Mechanics Bank and Rabobank, N.A., a subsidiary of Rabobank Group, announced Mechanics Bank and Rabobank Group have entered into a definitive agreement pursuant to which Mechanics Bank will acquire Rabobank, N.A. in a strategic business combination transaction. The transaction has been approved by each party’s authorizing board of directors.
Mechanics Bank is a 114-year-old full-service community bank based in Walnut Creek, CA, with 44 branches throughout California and more than $6 billion in assets. Headquartered in Roseville, CA, Rabobank, N.A. is a nationally chartered bank with 100 branches and more than $13 billion in assets. The combined entity would operate under the Mechanics Bank name with 144 branches and in excess of $17 billion in total assets.
In the transaction, Mechanics will acquire Rabobank, N.A.’s retail, business banking, commercial real estate, mortgage and wealth management businesses. Not included in the transaction are Rabobank, N.A.’s food and agribusiness assets, which with limited exceptions will transfer to Rabobank, N.A.’s affiliate, Rabo AgriFinance located in St Louis, MO.
Total consideration for the transaction will be approximately $2.1 billion, subject to customary purchase price adjustments at closing. As part of the total consideration payable in the transaction, Rabobank Group will receive 9.9 percent of the outstanding shares of Mechanics Bank after giving effect to the transaction. Currently, 79 percent of Mechanics Bank’s outstanding shares are owned by Ford Financial Fund II.

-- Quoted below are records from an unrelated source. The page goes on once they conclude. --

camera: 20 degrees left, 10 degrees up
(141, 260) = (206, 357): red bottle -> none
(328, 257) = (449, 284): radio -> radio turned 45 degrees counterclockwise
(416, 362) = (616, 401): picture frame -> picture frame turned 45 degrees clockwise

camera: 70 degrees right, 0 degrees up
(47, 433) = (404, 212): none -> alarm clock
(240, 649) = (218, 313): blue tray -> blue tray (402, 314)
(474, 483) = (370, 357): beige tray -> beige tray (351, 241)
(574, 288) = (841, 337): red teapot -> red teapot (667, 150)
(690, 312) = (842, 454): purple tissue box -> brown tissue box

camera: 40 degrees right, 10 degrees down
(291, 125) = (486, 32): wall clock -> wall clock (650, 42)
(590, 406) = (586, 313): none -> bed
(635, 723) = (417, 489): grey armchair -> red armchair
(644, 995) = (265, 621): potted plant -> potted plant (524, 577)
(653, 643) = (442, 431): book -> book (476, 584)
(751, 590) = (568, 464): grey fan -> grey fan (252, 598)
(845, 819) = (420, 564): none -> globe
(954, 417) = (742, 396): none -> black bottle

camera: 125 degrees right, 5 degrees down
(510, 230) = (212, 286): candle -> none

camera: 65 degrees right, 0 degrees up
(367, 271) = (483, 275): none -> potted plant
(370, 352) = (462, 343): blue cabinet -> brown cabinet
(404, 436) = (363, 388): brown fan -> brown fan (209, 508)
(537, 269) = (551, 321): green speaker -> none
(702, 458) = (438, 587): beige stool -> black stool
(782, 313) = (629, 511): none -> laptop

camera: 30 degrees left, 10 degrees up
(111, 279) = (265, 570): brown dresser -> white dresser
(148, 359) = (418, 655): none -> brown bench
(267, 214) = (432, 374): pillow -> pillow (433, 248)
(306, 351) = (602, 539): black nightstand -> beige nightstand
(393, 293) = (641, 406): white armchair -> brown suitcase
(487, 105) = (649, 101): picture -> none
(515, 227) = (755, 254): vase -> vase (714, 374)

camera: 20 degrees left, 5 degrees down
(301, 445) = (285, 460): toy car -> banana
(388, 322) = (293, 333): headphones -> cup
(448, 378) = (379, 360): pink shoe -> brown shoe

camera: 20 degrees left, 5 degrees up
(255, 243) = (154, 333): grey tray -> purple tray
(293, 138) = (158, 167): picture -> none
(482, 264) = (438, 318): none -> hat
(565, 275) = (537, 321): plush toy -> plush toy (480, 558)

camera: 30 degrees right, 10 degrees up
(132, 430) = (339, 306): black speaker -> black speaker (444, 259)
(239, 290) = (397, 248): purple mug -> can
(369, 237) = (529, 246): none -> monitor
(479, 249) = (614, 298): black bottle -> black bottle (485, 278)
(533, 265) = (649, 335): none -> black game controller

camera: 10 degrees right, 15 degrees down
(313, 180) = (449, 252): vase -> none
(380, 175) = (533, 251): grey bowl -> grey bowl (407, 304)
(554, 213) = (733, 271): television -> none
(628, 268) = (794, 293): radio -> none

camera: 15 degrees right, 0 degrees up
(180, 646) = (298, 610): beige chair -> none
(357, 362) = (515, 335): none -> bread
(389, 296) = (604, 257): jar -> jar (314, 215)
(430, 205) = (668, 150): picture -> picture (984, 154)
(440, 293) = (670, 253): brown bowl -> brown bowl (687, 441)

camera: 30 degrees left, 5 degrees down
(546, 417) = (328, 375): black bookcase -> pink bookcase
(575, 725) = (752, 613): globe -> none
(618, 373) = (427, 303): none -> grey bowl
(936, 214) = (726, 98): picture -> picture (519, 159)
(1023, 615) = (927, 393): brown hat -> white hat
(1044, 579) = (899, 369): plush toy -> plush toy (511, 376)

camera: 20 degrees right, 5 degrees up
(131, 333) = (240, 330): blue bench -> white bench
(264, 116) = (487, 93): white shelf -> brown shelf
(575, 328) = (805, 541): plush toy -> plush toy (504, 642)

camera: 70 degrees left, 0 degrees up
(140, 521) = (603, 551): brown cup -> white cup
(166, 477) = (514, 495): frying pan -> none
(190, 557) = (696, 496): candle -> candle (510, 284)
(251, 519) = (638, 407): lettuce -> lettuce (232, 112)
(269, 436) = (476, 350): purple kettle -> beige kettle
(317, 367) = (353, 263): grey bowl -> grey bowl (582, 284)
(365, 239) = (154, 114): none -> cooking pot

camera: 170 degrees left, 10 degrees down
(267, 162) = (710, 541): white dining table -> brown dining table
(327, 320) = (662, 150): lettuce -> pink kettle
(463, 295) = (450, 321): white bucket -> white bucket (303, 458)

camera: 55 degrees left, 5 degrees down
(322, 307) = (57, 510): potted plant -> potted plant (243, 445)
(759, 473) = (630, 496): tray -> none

“Bringing Rabobank, N.A. together with Mechanics Bank gives us a great opportunity to fill an established gap between the big banks and smaller community banks throughout the state,” said John DeCero, President and CEO of Mechanics Bank. “We are two established institutions with values and principles that align closely. There’s very little geographic overlap and significant potential for value creation for both parties to this combination, and we believe that the new Mechanics Bank will be able to leverage our common strengths at a scale that will benefit all of our clients, our shareholders, and the communities we serve.”
“This is a unique opportunity to merge two high-performing consumer and commercial banks with common values and deep roots in California,” said Mark Borrecco, CEO of Rabobank, N.A. “Both organizations take pride in putting their customers first and possess a strong sense of community.”
Completion of the transaction is subject to customary closing conditions, including the receipt of required regulatory approvals. The transaction is expected to close in the third quarter of 2019. Customers of both banks should continue to do business with their current bankers, and expect little to change as the two organizations prepare to combine.
Lazard Freres & Co. LLC served as financial advisor to Rabobank, N.A., and Sullivan & Cromwell LLP served as legal advisor. Wachtell, Lipton, Rosen & Katz served as legal advisor for Mechanics Bank, and Credit Suisse Securities (USA) LLC served as financial advisor.